(What is being asked) Pull out each line in the records below that contains the string "Scanner".

(Provided data)
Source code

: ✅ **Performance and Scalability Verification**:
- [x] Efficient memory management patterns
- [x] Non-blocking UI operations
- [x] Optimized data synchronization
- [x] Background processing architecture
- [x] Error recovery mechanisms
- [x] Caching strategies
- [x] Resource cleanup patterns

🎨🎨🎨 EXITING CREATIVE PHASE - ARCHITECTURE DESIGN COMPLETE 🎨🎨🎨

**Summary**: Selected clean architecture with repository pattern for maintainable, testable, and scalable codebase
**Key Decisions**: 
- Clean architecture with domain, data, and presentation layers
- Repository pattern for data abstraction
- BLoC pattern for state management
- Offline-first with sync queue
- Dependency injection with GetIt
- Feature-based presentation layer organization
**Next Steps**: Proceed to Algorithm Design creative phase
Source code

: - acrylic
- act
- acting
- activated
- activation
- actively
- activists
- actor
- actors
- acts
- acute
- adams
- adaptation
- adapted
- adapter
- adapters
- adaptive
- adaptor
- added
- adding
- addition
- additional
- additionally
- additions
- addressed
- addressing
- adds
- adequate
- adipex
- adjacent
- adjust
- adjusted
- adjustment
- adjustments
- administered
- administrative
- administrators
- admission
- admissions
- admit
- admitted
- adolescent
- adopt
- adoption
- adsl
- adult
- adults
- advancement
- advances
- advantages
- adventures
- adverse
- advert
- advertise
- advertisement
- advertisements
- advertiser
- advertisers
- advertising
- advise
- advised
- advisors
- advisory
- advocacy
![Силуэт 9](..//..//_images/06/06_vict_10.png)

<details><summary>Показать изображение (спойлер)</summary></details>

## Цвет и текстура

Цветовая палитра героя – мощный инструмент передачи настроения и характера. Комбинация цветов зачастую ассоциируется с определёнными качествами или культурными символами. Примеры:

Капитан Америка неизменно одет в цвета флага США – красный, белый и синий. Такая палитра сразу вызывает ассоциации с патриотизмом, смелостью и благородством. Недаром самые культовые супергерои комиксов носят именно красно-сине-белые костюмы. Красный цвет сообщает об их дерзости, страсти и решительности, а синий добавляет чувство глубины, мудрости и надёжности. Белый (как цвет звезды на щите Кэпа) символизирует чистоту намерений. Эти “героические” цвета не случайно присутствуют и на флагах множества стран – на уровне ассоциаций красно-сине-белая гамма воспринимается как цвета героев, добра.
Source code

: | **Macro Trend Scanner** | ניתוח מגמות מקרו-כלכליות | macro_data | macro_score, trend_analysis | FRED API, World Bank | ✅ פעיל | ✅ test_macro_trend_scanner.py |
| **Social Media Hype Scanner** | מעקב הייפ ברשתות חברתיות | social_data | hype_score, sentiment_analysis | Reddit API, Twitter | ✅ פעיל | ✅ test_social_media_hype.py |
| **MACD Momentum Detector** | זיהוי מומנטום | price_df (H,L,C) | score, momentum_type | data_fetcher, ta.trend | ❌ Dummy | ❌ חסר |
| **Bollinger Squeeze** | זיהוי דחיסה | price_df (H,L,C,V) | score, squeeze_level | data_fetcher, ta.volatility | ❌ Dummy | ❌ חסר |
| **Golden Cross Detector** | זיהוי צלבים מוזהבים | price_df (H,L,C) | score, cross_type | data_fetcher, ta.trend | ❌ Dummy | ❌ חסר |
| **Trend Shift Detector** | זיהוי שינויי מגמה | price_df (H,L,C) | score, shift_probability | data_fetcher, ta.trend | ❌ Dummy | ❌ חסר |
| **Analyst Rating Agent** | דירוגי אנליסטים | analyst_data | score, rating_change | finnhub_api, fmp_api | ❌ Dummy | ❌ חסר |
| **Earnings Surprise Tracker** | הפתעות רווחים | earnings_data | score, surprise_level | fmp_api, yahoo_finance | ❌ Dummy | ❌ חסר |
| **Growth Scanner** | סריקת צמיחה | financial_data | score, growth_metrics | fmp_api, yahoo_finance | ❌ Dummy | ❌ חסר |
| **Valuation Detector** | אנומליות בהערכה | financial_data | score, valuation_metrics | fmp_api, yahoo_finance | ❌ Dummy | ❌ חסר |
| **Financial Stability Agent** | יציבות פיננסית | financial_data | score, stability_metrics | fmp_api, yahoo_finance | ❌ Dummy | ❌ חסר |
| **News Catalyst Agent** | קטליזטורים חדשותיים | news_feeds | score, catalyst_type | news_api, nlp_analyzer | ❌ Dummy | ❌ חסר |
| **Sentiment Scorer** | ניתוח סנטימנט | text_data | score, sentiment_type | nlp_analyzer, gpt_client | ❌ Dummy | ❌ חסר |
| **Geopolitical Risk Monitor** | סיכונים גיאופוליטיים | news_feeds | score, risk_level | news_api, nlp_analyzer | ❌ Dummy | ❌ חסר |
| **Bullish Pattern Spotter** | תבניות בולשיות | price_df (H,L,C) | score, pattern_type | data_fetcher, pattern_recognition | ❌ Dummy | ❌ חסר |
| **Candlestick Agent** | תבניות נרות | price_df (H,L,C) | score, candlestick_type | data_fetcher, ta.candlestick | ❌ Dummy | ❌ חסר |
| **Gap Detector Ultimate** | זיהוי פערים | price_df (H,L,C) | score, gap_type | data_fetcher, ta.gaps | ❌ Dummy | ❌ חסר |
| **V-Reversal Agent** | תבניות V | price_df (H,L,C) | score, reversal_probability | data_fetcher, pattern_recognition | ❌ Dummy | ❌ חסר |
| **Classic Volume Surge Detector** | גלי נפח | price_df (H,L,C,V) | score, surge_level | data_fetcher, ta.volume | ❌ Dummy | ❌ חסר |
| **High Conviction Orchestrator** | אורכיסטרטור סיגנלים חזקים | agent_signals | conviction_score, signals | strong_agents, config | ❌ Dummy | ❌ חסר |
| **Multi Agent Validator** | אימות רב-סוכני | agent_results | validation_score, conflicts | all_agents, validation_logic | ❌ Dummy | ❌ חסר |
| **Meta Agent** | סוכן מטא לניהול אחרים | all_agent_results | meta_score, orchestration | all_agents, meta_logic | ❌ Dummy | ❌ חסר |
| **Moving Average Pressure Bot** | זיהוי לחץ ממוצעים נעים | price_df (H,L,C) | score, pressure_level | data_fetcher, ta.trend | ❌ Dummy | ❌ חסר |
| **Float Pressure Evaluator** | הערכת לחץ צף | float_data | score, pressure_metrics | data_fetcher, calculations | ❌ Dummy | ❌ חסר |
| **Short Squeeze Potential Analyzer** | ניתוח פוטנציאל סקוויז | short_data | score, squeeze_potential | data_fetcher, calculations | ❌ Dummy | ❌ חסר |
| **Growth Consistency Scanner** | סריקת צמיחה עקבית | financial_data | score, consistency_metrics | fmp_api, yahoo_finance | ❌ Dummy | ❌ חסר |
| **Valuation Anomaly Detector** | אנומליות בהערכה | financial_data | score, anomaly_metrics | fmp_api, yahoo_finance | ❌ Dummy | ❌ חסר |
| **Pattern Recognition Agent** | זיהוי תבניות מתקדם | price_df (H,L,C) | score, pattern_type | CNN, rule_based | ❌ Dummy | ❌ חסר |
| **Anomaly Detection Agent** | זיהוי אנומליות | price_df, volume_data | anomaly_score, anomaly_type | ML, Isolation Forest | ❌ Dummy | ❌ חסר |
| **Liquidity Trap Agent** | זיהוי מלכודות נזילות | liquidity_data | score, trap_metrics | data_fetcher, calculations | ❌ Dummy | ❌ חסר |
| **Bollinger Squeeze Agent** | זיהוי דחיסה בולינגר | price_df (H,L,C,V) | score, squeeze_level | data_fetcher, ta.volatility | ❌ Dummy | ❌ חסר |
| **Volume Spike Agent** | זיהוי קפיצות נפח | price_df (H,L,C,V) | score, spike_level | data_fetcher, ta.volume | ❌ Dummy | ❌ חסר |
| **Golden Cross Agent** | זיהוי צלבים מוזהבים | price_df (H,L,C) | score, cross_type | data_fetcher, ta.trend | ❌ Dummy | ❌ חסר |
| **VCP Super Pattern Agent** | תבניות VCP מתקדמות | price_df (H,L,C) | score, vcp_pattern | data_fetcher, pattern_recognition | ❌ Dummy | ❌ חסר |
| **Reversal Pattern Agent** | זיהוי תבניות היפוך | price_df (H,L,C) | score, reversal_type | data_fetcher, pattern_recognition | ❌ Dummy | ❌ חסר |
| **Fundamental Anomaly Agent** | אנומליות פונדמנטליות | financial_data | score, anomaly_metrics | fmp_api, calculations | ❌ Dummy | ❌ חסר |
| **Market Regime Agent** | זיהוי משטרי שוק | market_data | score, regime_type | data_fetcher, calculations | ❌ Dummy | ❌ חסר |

(Answer)
: | **Macro Trend Scanner** | ניתוח מגמות מקרו-כלכליות | macro_data | macro_score, trend_analysis | FRED API, World Bank | ✅ פעיל | ✅ test_macro_trend_scanner.py |
| **Social Media Hype Scanner** | מעקב הייפ ברשתות חברתיות | social_data | hype_score, sentiment_analysis | Reddit API, Twitter | ✅ פעיל | ✅ test_social_media_hype.py |
| **Growth Scanner** | סריקת צמיחה | financial_data | score, growth_metrics | fmp_api, yahoo_finance | ❌ Dummy | ❌ חסר |
| **Growth Consistency Scanner** | סריקת צמיחה עקבית | financial_data | score, consistency_metrics | fmp_api, yahoo_finance | ❌ Dummy | ❌ חסר |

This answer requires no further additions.